Spitfire cockpit experience prize winner
Header image: Club member Mark Broughton, winner of the Spitfire cockpit experience ballot prize for February 2018, in the cockpit of BBMF Spitfire Mk LF XIe MK356 on 11 May. (Photo: Clive Rowley)
Club member Mark Broughton was the lucky winner of the RAF Memorial Flight Official Club ballot prize for February 2018, the chance to experience the cockpit of one of the BBMF Spitfires. Mark, from Long Sutton, Lincolnshire, arranged to visit the BBMF at RAF Coningsby on 11th May to claim his prize. He brought with him his wife Claire and guests Michael and Marilyn Holland.

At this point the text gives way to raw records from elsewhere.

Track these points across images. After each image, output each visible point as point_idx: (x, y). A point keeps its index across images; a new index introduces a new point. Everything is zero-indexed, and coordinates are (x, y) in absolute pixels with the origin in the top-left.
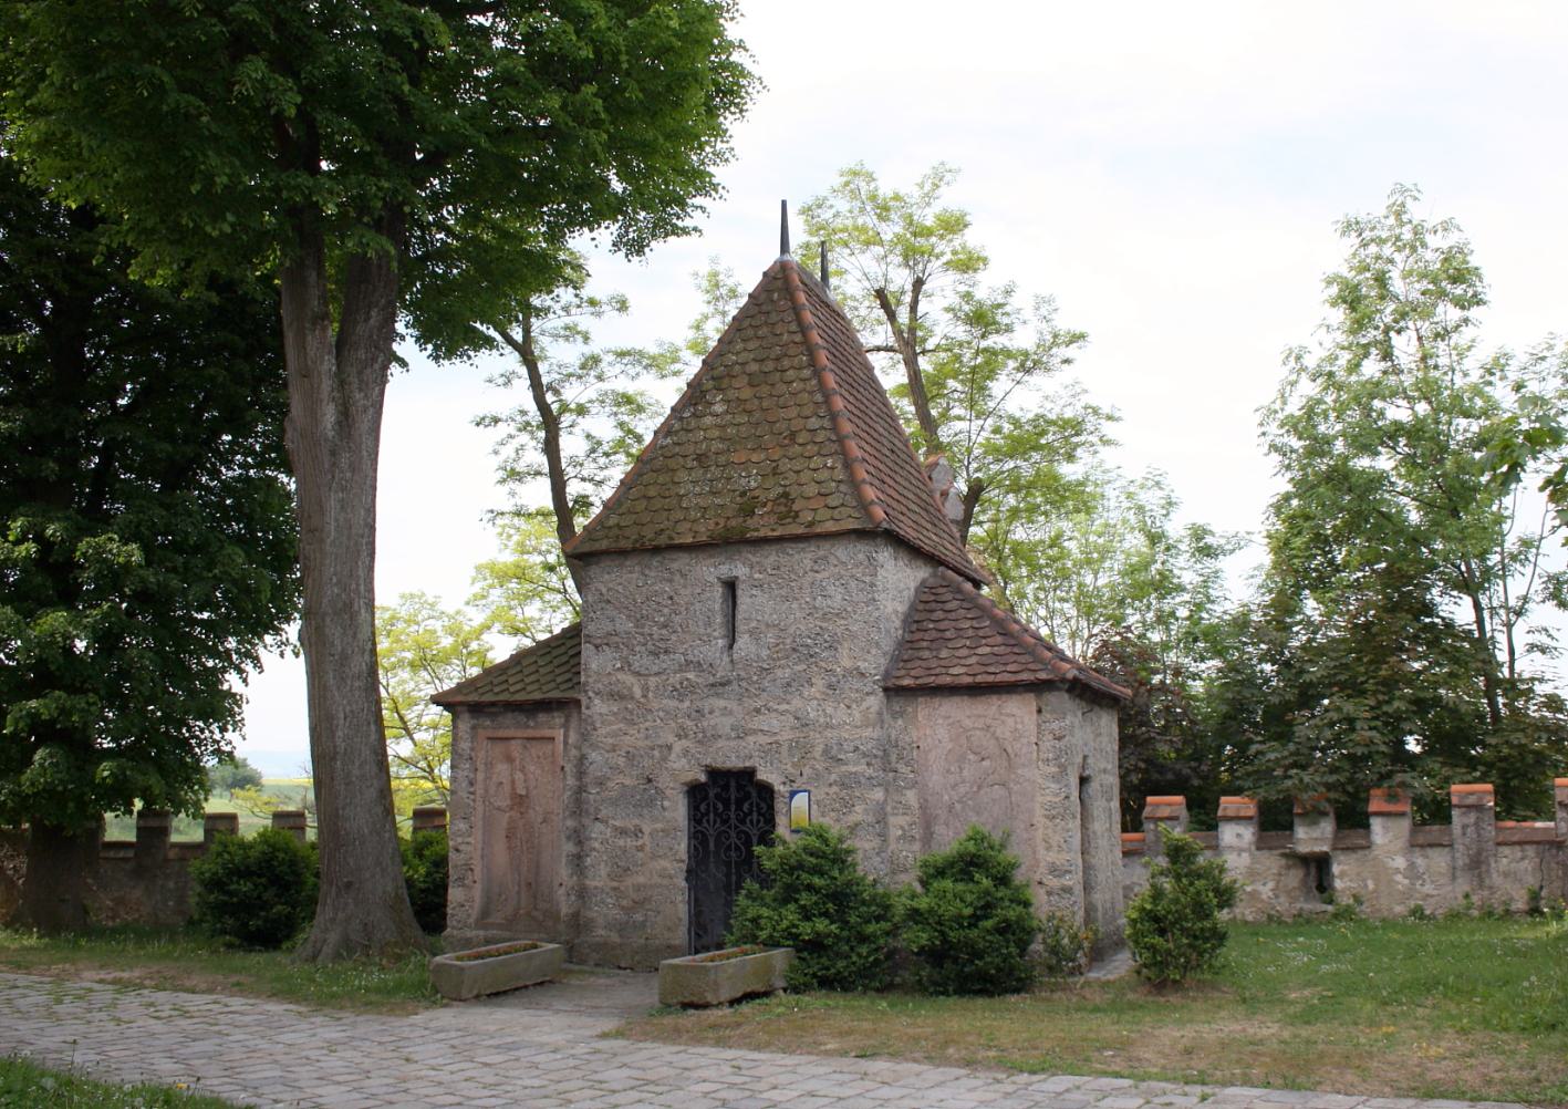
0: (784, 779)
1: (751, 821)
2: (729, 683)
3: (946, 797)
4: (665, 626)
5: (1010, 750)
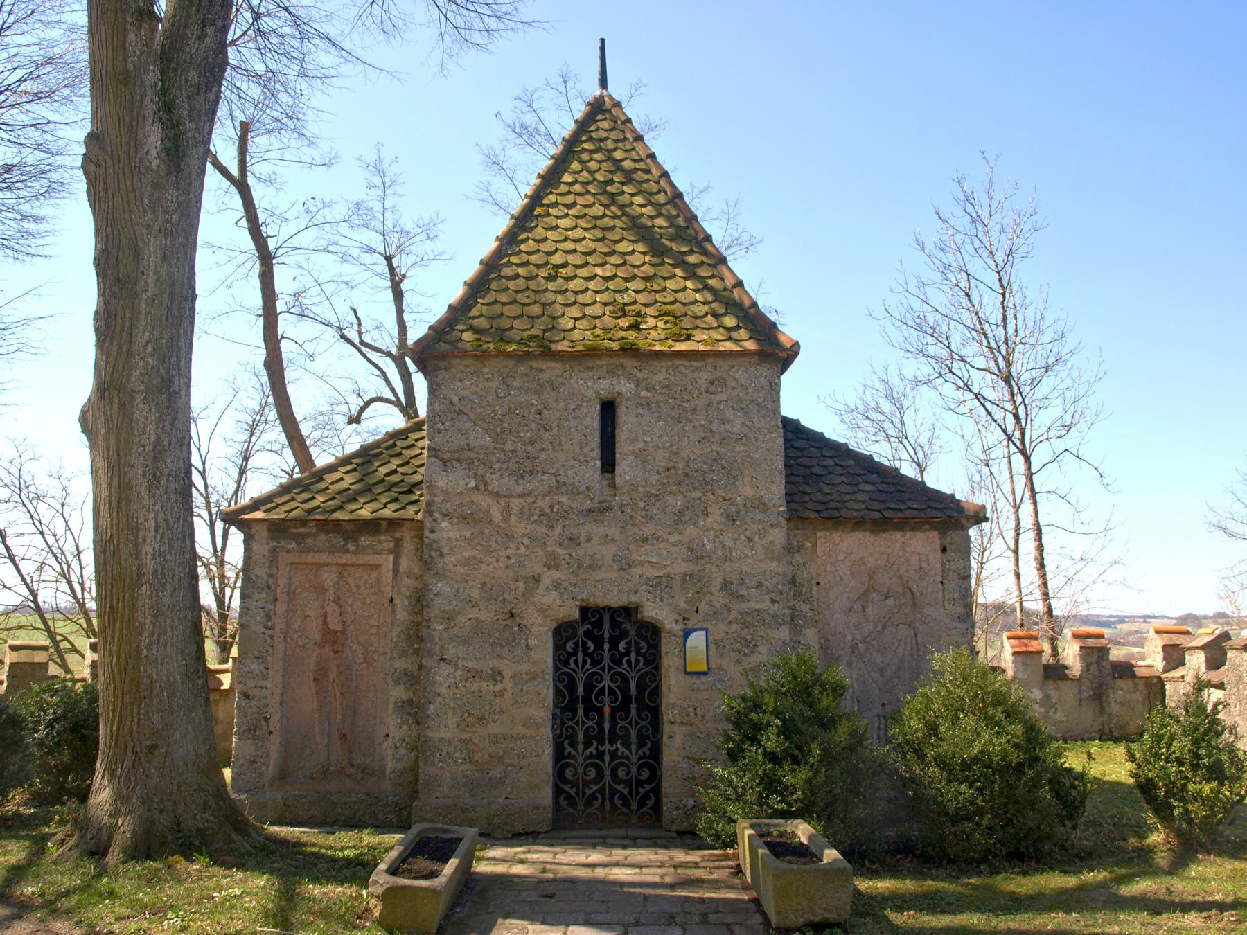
0: (676, 617)
1: (629, 662)
2: (609, 509)
3: (849, 638)
4: (532, 443)
5: (915, 590)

Mark was able to sit in the cockpit of BBMF Spitfire Mk LF IXe MK356, a wartime veteran Spitfire that flew 60 operations in 60 days in 1944 during the build-up to D-Day and beyond, and who’s Canadian pilot Gordon Ockenden claimed a shared kill in her against a German Bf109 fighter over the Normandy Beachhead on D-Day+1. Mark was able to sit in the same pilot’s seat, handle the controls and thumb the same gun firing button in this genuine wartime Spitfire. (MK356 is now painted in a desert camouflage scheme.)
The BBMF host was Squadron Leader (retired) Clive Rowley, a former fighter pilot and Officer Commanding the BBMF who flew MK356 on many occasions during his 11 years with the Flight. He explained the controls and the clutter of instrumentation and switches inside the cockpit, which Michael Holland described as “busy” when he took a look inside. Clive explained the difficulties of taxying, taking off and landing the Spitfire with the restricted forward view created by the long upward-sloping nose of the aircraft, which Mark was fully able to appreciate sitting in the cockpit. Clive also described what it was like to fly the Spitfire.
Mark, a man of few words, described the experience as “Fantastic” and when asked how he thought it might have felt to the pilots who flew the Spitfire in wartime he simply said, “Scary”!
To round things off, Mark and his guests were also given a personal tour of the BBMF hangar, being allowed up close to the Flight’s other aircraft.